Exercise material:
>>>>

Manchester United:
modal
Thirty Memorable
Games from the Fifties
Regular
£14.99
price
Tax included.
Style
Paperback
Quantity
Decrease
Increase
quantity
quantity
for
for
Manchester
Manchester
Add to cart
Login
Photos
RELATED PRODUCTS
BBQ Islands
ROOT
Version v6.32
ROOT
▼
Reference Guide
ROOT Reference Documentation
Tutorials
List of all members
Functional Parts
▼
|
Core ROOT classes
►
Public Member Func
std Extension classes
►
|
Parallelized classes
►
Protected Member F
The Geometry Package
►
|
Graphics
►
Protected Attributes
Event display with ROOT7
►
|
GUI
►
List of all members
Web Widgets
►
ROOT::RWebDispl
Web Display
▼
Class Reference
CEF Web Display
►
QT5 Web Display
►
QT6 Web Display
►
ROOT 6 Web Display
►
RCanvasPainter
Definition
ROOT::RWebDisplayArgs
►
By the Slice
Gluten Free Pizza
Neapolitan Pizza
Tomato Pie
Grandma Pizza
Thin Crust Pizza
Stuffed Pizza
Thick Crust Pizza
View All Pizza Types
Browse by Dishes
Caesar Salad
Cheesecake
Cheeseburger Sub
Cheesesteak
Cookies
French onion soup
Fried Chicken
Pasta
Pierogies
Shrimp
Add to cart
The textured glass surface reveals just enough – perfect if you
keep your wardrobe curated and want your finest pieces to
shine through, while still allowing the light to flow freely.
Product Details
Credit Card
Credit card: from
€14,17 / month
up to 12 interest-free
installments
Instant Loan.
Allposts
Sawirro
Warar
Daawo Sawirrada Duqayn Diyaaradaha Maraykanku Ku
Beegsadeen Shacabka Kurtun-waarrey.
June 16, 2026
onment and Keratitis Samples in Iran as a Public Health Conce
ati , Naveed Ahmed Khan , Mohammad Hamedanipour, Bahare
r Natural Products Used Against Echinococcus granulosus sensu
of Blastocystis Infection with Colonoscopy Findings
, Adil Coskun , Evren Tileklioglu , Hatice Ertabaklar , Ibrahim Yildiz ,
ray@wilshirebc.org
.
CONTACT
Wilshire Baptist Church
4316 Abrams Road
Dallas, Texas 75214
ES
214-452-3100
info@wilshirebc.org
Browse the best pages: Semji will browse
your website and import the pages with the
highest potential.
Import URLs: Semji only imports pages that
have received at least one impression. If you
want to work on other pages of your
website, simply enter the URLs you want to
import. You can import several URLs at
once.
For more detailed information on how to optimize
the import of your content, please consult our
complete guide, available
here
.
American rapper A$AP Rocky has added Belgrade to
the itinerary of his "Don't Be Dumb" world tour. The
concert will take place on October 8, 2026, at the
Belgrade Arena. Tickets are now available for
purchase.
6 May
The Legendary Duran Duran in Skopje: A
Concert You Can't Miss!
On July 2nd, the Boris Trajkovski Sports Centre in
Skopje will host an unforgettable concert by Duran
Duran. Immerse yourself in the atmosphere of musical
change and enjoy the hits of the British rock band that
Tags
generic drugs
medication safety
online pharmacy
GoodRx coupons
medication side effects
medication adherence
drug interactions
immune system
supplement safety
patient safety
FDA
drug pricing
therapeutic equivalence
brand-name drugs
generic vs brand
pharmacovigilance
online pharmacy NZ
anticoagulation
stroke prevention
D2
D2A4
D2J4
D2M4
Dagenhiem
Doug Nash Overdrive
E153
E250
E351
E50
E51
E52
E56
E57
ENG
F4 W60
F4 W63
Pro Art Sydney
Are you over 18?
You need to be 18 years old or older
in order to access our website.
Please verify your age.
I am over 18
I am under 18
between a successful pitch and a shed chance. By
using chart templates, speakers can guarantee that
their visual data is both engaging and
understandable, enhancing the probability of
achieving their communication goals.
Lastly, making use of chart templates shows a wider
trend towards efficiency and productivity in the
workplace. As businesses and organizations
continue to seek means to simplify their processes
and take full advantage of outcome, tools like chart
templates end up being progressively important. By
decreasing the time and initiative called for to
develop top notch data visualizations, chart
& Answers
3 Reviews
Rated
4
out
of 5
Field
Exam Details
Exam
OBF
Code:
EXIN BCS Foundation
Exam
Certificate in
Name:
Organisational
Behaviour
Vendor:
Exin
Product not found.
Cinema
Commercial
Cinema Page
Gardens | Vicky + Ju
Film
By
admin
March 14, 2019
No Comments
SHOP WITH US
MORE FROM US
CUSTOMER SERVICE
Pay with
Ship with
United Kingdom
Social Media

<<<<

Count the lines in the rows above that contain the word "safety". Reply with the number alone.

Exercise response: 3